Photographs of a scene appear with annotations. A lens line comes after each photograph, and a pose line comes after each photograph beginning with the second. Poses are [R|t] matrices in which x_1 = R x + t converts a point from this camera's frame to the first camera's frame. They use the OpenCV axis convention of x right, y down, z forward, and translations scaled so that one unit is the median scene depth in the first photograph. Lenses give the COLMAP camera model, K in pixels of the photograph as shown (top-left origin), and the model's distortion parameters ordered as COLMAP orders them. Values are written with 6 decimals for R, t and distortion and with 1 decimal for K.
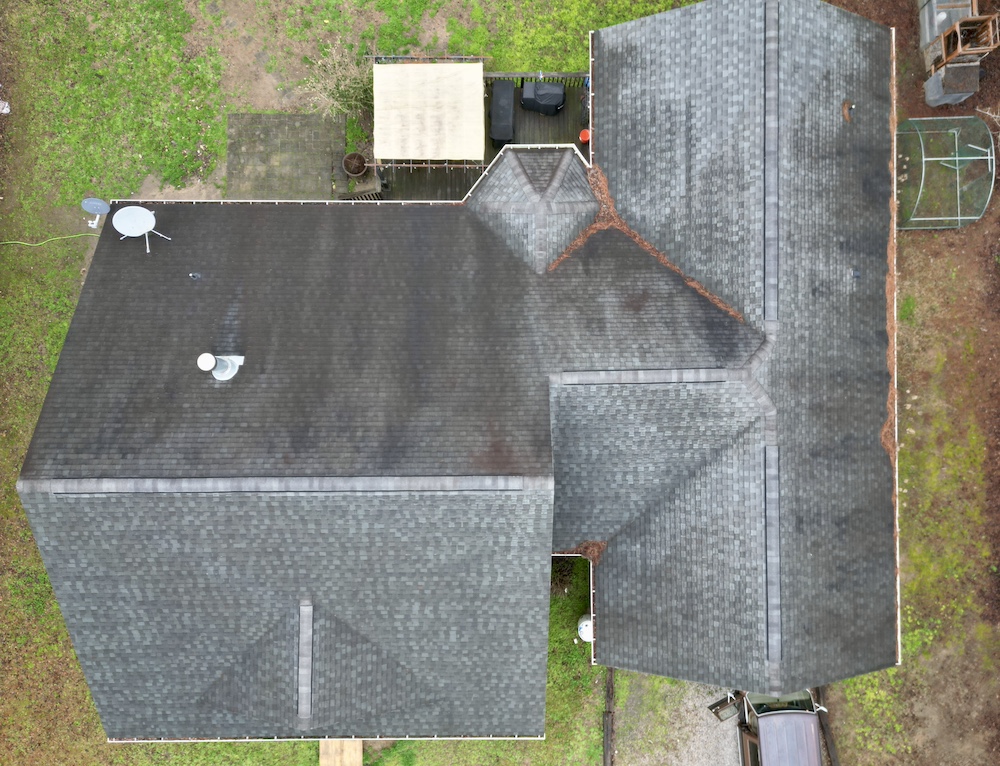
lens RADIAL K [[773.9, 0, 500.0], [0, 773.9, 383.0], [0, 0, 1]] dist [0.090868, -0.107626]
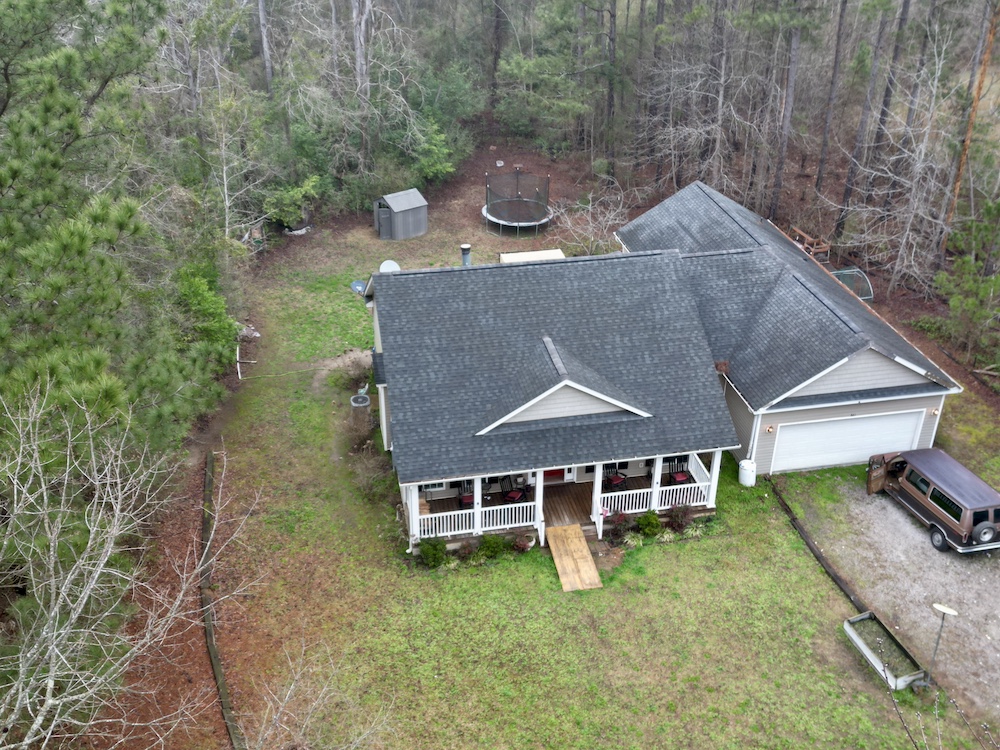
lens RADIAL K [[910.1, 0, 500.0], [0, 910.1, 375.0], [0, 0, 1]] dist [0.086141, -0.088580]
pose [[0.982862, -0.109673, 0.148166, -0.592425], [0.184191, 0.551899, -0.813315, 1.694893], [0.007426, 0.826667, 0.562642, 0.079962]]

Instructions to follow:
Return the listing above verbatim and exclude every picture.

The answer:
Photographs of a scene appear with annotations. A lens line comes after each photograph, and a pose line comes after each photograph beginning with the second. Poses are [R|t] matrices in which x_1 = R x + t converts a point from this camera's frame to the first camera's frame. They use the OpenCV axis convention of x right, y down, z forward, and translations scaled so that one unit is the median scene depth in the first photograph. Lenses give the COLMAP camera model, K in pixels of the photograph as shown (top-left origin), and the model's distortion parameters ordered as COLMAP orders them. Values are written with 6 decimals for R, t and distortion and with 1 decimal for K.
lens RADIAL K [[773.9, 0, 500.0], [0, 773.9, 383.0], [0, 0, 1]] dist [0.090868, -0.107626]
lens RADIAL K [[910.1, 0, 500.0], [0, 910.1, 375.0], [0, 0, 1]] dist [0.086141, -0.088580]
pose [[0.982862, -0.109673, 0.148166, -0.592425], [0.184191, 0.551899, -0.813315, 1.694893], [0.007426, 0.826667, 0.562642, 0.079962]]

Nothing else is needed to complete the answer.